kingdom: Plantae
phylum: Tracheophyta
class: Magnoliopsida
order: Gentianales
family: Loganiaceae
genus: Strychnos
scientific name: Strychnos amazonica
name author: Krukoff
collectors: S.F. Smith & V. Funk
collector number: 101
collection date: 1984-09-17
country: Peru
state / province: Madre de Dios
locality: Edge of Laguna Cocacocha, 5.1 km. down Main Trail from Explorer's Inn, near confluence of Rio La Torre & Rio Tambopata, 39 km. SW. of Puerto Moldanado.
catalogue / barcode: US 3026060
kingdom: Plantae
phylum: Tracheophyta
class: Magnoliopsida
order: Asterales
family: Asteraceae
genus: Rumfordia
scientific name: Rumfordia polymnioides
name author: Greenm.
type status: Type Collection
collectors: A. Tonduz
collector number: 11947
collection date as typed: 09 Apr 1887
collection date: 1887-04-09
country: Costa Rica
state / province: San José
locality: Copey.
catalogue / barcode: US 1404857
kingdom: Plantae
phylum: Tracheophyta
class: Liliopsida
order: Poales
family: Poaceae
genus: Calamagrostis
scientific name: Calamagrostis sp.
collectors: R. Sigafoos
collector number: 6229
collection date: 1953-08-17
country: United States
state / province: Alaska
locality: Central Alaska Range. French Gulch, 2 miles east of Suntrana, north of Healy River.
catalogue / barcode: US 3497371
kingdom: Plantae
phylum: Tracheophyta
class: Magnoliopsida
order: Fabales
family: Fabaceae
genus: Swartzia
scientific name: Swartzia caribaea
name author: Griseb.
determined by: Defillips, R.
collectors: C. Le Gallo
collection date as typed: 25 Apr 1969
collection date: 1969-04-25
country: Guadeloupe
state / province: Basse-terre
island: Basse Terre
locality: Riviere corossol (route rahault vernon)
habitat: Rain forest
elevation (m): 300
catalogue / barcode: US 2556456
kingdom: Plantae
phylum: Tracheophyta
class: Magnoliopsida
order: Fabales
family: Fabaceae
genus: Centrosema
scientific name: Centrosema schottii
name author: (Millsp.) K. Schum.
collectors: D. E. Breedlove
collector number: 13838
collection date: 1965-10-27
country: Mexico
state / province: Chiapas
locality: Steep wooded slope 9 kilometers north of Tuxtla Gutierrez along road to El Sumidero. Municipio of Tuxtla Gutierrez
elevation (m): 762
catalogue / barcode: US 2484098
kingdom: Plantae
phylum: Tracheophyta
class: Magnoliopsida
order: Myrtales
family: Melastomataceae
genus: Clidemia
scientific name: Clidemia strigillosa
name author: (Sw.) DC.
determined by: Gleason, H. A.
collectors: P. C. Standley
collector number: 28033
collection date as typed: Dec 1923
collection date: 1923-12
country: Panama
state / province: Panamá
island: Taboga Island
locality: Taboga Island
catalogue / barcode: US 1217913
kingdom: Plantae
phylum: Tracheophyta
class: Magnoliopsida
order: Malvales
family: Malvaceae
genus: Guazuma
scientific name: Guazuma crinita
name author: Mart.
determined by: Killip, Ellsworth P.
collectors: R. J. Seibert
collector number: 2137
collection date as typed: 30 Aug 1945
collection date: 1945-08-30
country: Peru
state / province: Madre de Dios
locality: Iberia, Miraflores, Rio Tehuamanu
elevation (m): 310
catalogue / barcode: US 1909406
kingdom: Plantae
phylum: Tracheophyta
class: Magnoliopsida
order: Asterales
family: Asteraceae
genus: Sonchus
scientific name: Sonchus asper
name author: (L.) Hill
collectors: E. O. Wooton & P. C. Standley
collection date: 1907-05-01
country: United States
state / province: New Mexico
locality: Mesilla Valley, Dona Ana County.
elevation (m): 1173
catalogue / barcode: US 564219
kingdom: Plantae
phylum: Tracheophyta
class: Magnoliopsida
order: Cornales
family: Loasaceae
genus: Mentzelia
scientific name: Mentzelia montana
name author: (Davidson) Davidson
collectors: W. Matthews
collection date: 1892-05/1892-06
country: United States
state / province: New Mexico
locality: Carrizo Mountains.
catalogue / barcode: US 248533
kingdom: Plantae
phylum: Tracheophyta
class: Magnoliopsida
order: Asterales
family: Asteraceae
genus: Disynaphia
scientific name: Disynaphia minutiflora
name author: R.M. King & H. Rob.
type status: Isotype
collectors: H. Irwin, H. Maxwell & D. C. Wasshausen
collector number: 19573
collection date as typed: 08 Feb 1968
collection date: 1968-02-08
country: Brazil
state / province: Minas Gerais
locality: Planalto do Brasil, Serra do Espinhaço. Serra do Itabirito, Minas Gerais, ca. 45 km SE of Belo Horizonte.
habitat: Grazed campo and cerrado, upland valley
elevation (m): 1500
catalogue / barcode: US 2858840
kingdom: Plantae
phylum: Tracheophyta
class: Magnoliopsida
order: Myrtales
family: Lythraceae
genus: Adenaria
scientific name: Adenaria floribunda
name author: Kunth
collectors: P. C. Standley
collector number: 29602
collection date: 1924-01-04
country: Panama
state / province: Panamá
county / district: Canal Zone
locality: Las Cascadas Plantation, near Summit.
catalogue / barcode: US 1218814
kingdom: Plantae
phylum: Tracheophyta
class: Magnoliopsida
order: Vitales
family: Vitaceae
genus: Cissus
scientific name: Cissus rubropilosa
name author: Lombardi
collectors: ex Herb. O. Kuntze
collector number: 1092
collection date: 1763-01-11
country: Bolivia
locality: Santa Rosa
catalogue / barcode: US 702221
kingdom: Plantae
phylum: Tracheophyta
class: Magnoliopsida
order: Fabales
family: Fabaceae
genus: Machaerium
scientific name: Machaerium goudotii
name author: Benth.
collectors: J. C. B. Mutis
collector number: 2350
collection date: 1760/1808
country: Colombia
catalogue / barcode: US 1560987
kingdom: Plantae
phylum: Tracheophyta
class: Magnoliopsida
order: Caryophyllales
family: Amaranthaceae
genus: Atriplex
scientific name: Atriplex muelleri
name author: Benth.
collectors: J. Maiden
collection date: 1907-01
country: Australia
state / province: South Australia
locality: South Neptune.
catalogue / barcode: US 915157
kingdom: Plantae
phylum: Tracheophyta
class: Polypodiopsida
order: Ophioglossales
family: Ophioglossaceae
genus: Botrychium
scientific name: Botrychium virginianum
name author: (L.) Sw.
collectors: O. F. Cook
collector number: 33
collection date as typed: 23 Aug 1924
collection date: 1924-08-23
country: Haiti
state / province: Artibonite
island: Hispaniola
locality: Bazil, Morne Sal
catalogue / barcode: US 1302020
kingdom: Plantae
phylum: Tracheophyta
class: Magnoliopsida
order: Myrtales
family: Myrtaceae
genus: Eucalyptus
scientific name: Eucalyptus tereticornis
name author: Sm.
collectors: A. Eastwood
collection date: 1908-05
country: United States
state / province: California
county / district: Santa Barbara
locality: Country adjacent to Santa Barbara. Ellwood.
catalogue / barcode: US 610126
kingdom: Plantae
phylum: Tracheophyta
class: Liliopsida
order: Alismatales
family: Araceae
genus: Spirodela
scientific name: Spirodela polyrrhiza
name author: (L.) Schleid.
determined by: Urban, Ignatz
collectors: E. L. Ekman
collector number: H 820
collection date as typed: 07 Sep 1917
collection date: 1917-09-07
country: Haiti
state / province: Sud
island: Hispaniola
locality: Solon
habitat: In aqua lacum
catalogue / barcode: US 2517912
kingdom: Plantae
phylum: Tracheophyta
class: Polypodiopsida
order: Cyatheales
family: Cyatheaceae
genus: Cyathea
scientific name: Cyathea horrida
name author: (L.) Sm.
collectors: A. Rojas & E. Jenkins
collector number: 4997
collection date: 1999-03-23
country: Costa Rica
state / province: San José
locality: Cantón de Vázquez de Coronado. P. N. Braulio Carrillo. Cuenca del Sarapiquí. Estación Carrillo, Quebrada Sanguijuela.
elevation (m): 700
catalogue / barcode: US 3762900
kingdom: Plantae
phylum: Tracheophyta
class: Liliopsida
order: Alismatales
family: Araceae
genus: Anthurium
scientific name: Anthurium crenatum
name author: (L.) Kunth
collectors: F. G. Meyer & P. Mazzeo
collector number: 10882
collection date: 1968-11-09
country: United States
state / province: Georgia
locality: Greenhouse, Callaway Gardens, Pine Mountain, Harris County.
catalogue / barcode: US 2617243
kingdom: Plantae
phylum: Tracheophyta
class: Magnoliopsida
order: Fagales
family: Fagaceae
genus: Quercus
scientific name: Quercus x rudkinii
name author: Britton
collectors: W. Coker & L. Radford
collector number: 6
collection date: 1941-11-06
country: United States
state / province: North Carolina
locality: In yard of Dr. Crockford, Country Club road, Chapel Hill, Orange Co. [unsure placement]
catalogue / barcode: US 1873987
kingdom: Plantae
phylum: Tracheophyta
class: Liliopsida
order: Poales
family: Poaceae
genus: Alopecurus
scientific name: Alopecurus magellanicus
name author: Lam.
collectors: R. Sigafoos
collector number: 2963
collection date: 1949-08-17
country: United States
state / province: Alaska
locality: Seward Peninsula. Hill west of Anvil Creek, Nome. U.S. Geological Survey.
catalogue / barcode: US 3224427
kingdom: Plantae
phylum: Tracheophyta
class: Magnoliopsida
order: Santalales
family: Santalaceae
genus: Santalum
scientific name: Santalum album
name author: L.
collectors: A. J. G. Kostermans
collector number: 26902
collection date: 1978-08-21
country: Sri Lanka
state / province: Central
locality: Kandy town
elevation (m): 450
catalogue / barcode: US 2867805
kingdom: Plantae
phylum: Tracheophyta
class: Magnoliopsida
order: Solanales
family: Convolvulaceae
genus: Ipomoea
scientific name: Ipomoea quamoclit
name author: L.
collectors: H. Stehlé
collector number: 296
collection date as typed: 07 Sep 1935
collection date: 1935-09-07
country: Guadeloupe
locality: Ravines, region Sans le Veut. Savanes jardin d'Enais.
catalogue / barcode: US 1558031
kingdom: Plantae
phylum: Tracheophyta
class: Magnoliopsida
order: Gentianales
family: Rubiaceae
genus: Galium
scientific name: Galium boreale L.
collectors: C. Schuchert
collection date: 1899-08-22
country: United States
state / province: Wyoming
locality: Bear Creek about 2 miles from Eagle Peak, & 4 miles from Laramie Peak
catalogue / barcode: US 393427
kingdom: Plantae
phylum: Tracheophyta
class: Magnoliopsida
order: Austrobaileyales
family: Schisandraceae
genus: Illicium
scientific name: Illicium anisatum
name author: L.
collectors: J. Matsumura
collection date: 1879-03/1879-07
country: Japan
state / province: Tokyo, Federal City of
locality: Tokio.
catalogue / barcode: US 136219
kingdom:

# TASK:
Copy verbatim every line of the items between the line containing "country: Sri Lanka" and the line containing "collection date: 1899-08-22", inclusive.

# COMPLETE ANSWER:
country: Sri Lanka
state / province: Central
locality: Kandy town
elevation (m): 450
catalogue / barcode: US 2867805
kingdom: Plantae
phylum: Tracheophyta
class: Magnoliopsida
order: Solanales
family: Convolvulaceae
genus: Ipomoea
scientific name: Ipomoea quamoclit
name author: L.
collectors: H. Stehlé
collector number: 296
collection date as typed: 07 Sep 1935
collection date: 1935-09-07
country: Guadeloupe
locality: Ravines, region Sans le Veut. Savanes jardin d'Enais.
catalogue / barcode: US 1558031
kingdom: Plantae
phylum: Tracheophyta
class: Magnoliopsida
order: Gentianales
family: Rubiaceae
genus: Galium
scientific name: Galium boreale L.
collectors: C. Schuchert
collection date: 1899-08-22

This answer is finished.